The new law dramatically increases the power of the state to further police digital content by mandating social media platforms to delete content at the government’s request. It will also allow for censorship on disturbingly vague criteria like being “against public order or good morals of the people.”

“The [law] provides an overly broad ground for authorities in Thailand to arbitrarily enforce censorship of vaguely defined offenses,” said Sunai Phasuk, senior researcher for Thailand in Human Rights Watch’s Asia division. “The precedent of interpretation by authorities that are neither judicial nor independent from the executive has troubling implications for human rights reporting.”

No one is certain if China played any role in the bill’s drafting. In nearby Vietnam, a new and draconian cybersecurity law has been directly linked to meetings with Chinese officials. There is evidence that China is playing some role in Thailand too, as Freedom House documented Thailand as one of the countries where government officials underwent training sessions in China.

In another development, Thailand recently launched a Huawei Technologies 5G test bed in the Thai military government’s $45 billion economic project near Bangkok. The test bed is Huawei’s first in Southeast Asia. The U.S. has urged its allies to prevent the world’s top producer of telecoms equipment from building next-generation mobile networks over fears that China could use the digital infrastructure for purposes of espionage. Huawei says the concerns are unfounded; Nokia, Ericsson and a number of Thai telecoms operators are also operating 5G labs at the site.

Observers are also worried that China could also have a wider influence on media in Thailand. The country is a regional hub for outlets such as Reuters and the Associated Press, along with the regional offices of a number of NGOs, including Human Rights Watch and Amnesty International, many of whom have reported stories or released reports critical of China’s human rights record.

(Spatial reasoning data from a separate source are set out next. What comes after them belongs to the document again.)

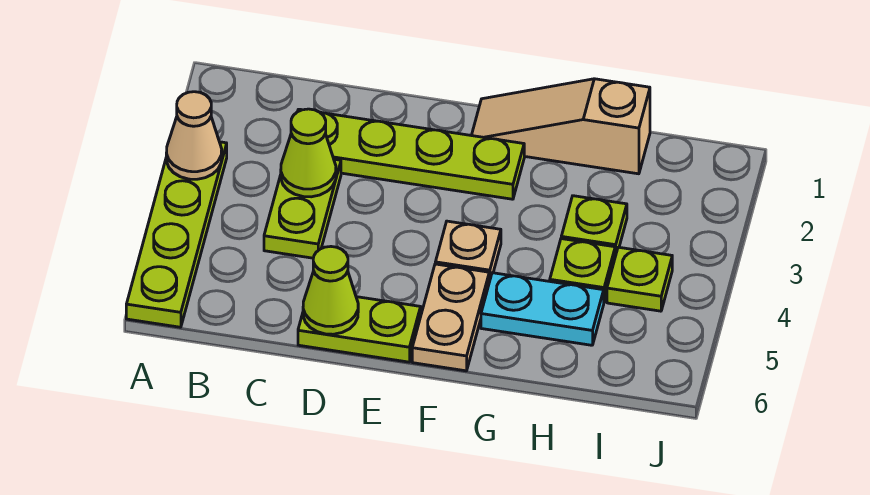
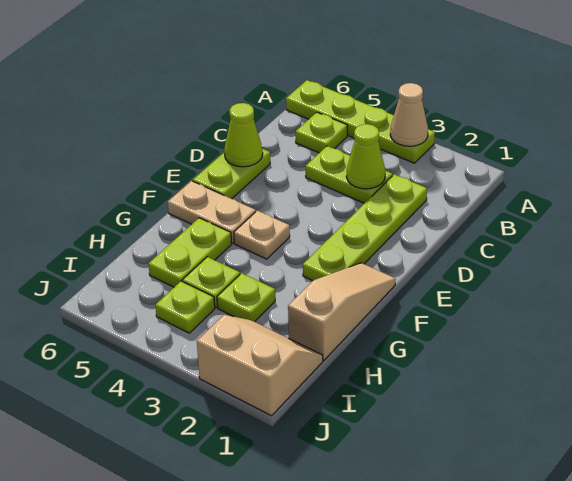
none -> lime plate B5 level 1
cyan plate G5:H5 level 1 -> lime plate G5:H5 level 1
none -> tan slope I1:J2 level 1 top J

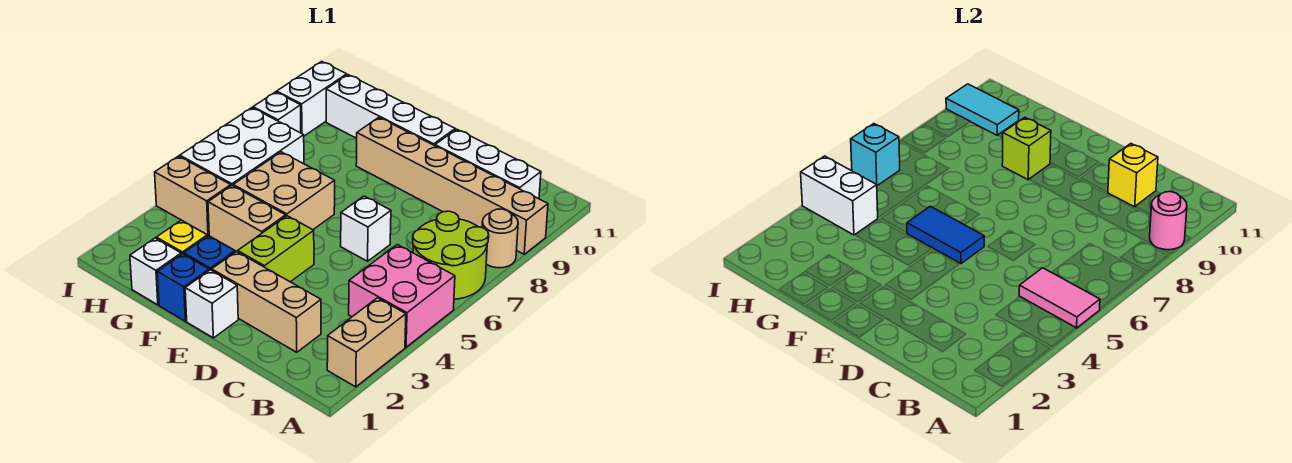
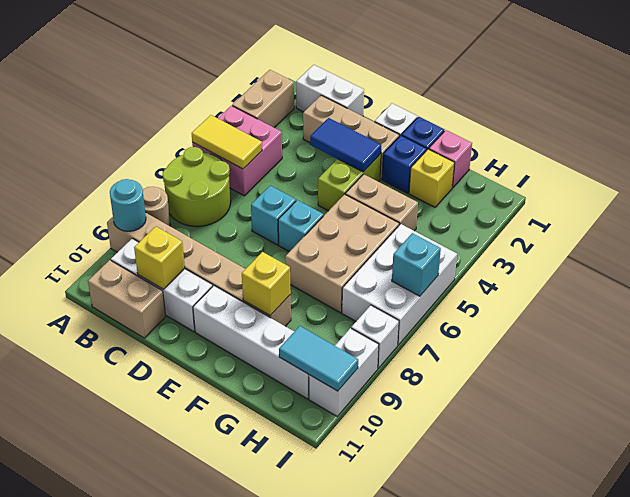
pink tile A5:B5 level 2 -> yellow tile A5:B5 level 2
pink round brick A9 level 2 -> cyan round brick A9 level 2
white brick D6 level 1 -> cyan brick D6 level 1
blue tile E5:F5 level 2 -> blue tile D3:E3 level 2
none -> cyan brick E6 level 1
tan brick F5:G6 level 1 -> tan brick F5:G7 level 1
lime brick F9 level 2 -> yellow brick F9 level 2
white brick G1 level 1 -> pink brick G1 level 1
tan brick H4:I4 level 1 -> tan brick B11:C11 level 1
white brick H4:I4 level 2 -> white brick B1:C1 level 1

“As the economic relationship gets closer between two countries, especially when the non Chinese country is fairly authoritarian, the Chinese government is very good at using that to crack down on dissenting voices in the country,” said Cook.

The biggest test of Thailand’s new attitude to censorship will take place in the run-up to the elections on March 24th. While some are skeptical that this date will be adhered to, or that the elections will be fair, everyone agrees that there will be more censorship of the traditional media and online posts under the new cybersecurity law.

“I hope that Thailand has an election as soon as possible,” said Anantasin. “If we don’t have any election, or if the military tries to rig the election, the censorship will become worse.”